I’ve been looking at an old bee book, The Lore of the Honey Bee by Tickner Edwardes. There’s almost nothing in it of relevance to us because he was what we’d call a conventional beekeeper, and the book was written in 1908 before… well, everything: mechanised agriculture, varroa, even tracheal mites. But he mentions a few things in passing I thought noteworthy…
- Around 1900, it was still common practise to sulfur (kill) bees to harvest honey in cottage skep apiaries
- He mentions undertaker bees flying off with dead larvae. This is a record of a form of hygienic behaviour as early as 1908. The cause of death isn’t mentioned, but it is only talked of in passing as if it is a constant low level thing rather than a response to exceptional mass death from, say, foulbrood.
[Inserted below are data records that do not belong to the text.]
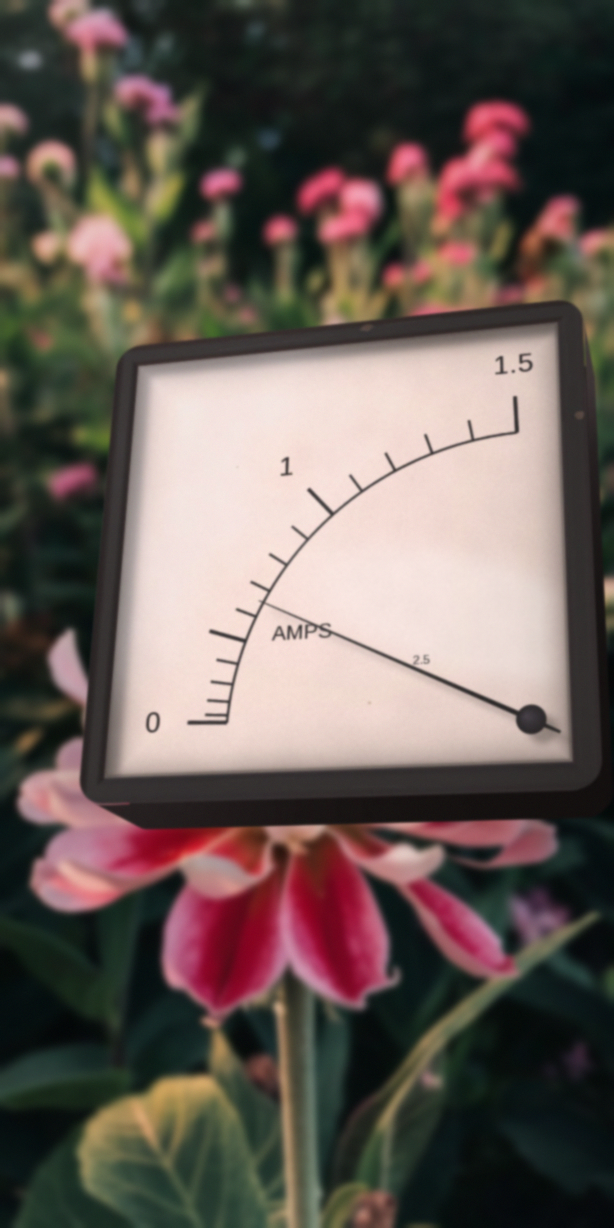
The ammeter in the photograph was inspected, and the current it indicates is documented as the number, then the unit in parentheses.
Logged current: 0.65 (A)
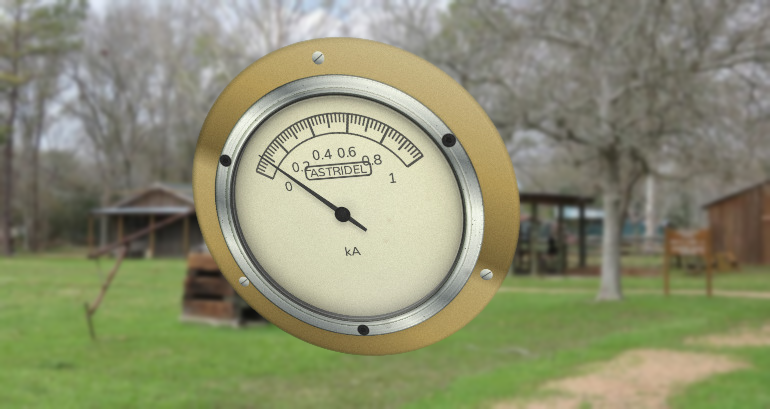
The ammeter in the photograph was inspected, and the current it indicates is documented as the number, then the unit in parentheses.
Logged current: 0.1 (kA)
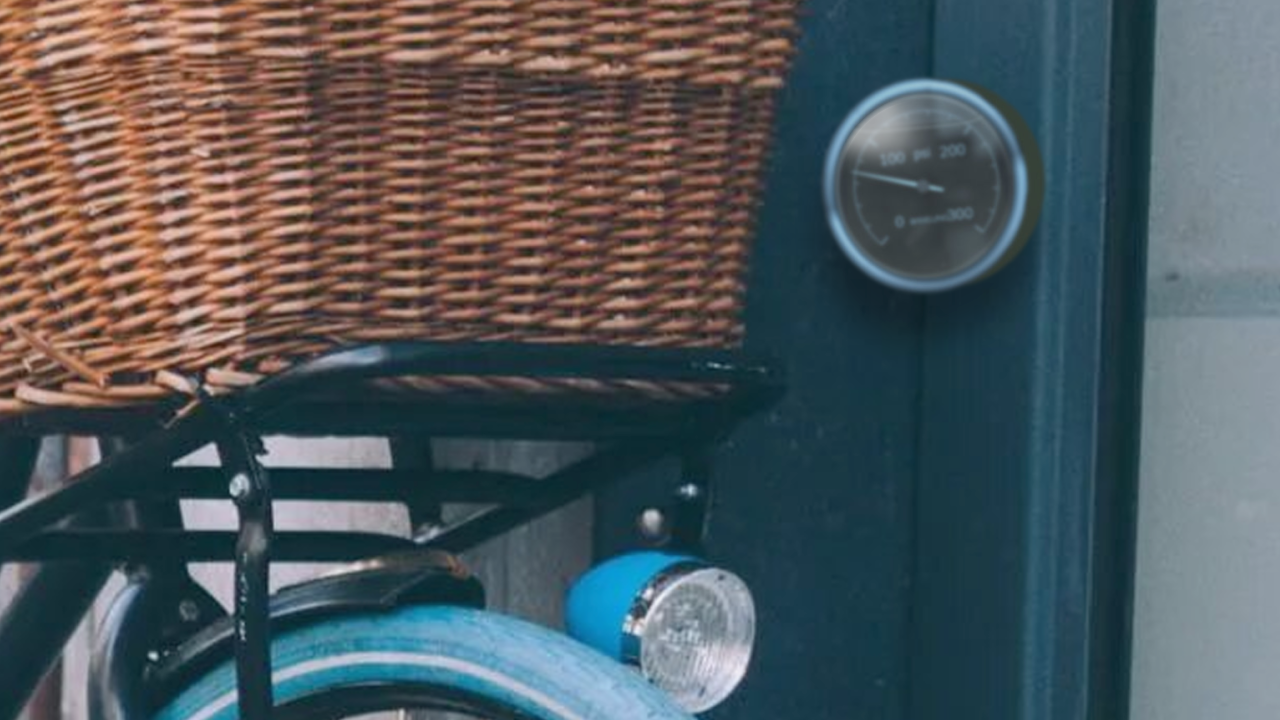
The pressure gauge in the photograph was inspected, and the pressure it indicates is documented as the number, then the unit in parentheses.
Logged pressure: 70 (psi)
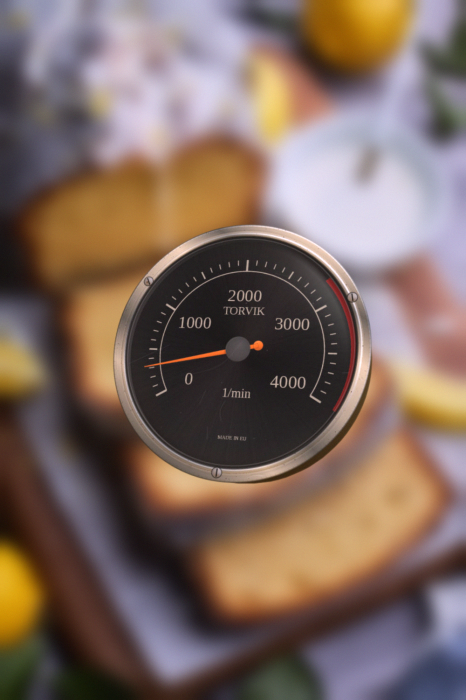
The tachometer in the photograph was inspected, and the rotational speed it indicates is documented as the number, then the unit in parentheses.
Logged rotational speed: 300 (rpm)
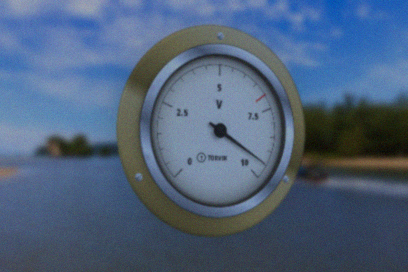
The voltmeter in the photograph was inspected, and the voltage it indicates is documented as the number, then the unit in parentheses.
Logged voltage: 9.5 (V)
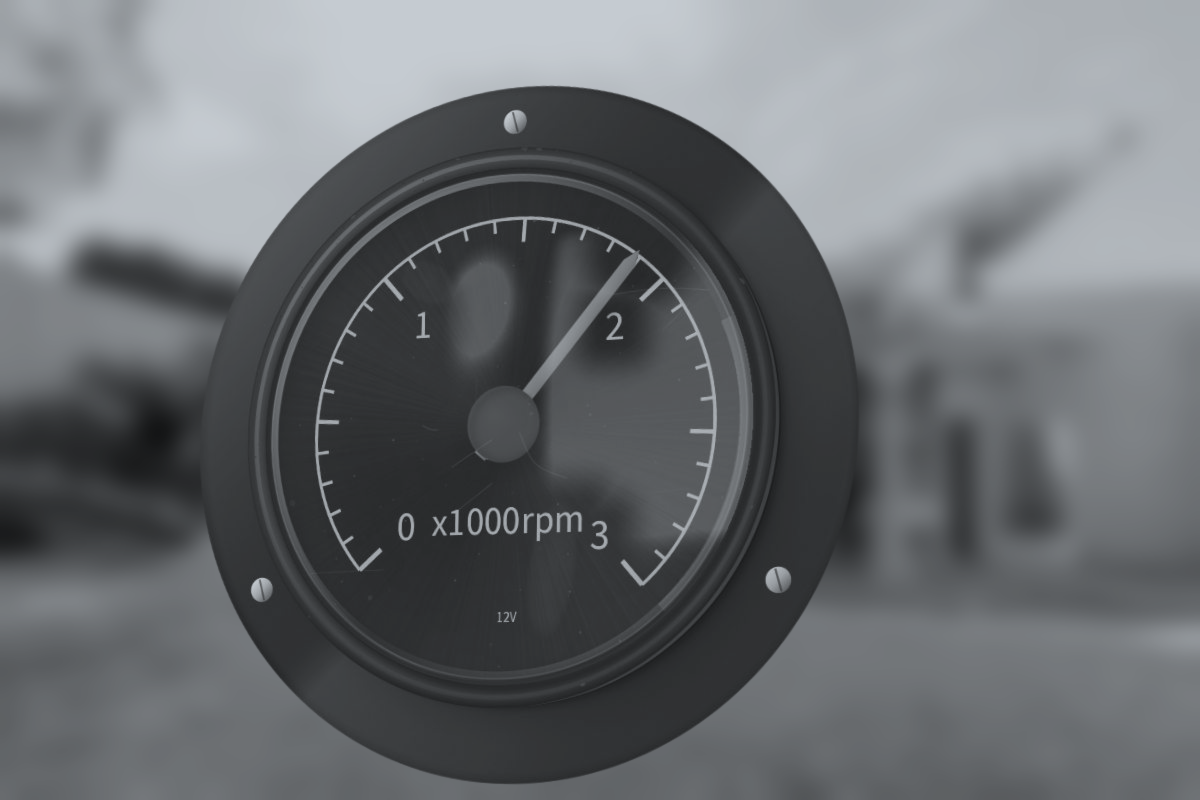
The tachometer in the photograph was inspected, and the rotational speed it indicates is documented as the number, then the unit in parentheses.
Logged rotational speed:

- There are general purpose workers at the entrance of a strong colony who pick up dropped pollen loads, groom returning foragers covered in pollen dust etc. I’ve never noticed that behaviour myself. Again perhaps an indication that the potential for hygienic behaviour was present even then. I think he was working primarily with British Black bees.
- He mentions an old trick where people went up to strong hives at night with a candle, which of course was a common light source then. If you hold it next to the entrance while they are fanning the candle gets snuffed out.
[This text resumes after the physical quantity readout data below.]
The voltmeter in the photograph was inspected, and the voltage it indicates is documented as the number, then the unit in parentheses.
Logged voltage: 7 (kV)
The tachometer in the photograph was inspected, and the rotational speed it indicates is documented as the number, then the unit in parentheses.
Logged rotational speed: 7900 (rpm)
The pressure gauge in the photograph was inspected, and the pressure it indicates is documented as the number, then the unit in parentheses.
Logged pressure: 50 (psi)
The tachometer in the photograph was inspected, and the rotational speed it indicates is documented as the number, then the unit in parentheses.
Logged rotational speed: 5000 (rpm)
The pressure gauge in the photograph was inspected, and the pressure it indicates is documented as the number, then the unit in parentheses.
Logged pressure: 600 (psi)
- You often see ranks of bees outside a hive entrance fanning air to cool and ventilate it. But inside a hot hive in sun are further ranks of fanners directing the entrance draught around, primarily towards the honey processing areas at sides and top; the air is sucked in one side of an entrance and flows out the other side. In really large colonies they form a double-loop circuit where air comes in both sides of the entrance and out the centre. They will stop up “helpful” holes you add above.
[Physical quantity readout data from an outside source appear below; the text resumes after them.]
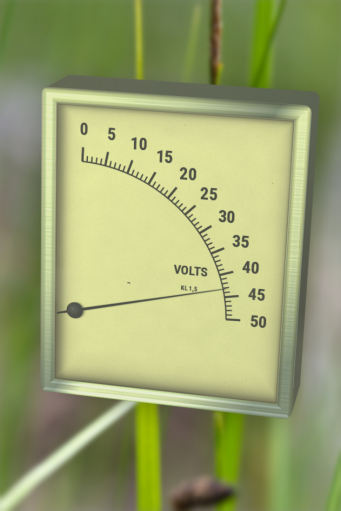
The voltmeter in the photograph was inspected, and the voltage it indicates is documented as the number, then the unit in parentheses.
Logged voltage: 43 (V)
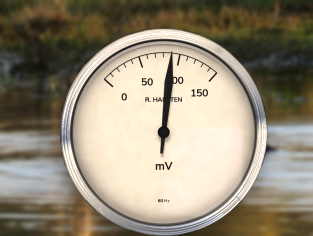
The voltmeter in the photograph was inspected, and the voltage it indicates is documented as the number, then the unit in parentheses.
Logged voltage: 90 (mV)
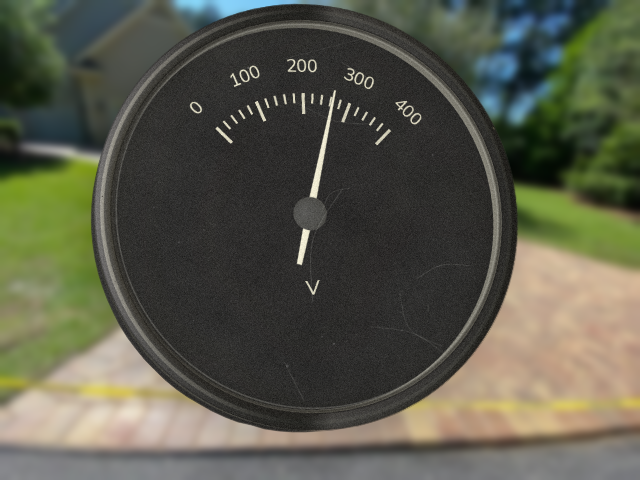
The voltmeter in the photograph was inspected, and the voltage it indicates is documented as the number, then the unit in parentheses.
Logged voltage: 260 (V)
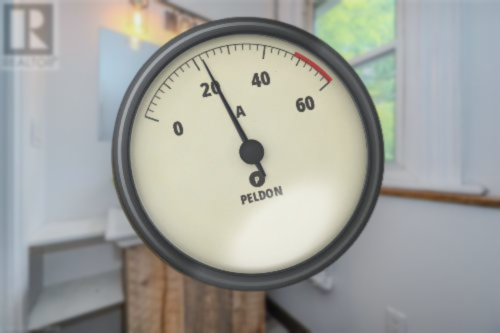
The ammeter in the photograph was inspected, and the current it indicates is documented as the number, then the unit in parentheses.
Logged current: 22 (A)
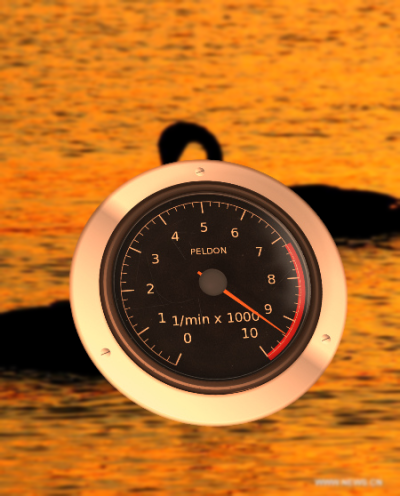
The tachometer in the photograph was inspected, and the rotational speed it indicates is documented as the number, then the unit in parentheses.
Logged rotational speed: 9400 (rpm)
I thought that last point might be of interest to Gareth John, who has been experimenting with entrances at different heights, and brought it to his attention. Gareth had the following to say on ventilation:
“I too have found that the air goes in on one side of the entrance and out on the other if it is a slot entrance. On those hives that have three round entrances, one near the bottom, one near the middle and one near the top (Einraumbeute and Freedom Hive), I find that ventilation is often in at the bottom entrance and out at the top with the middle used for flying.”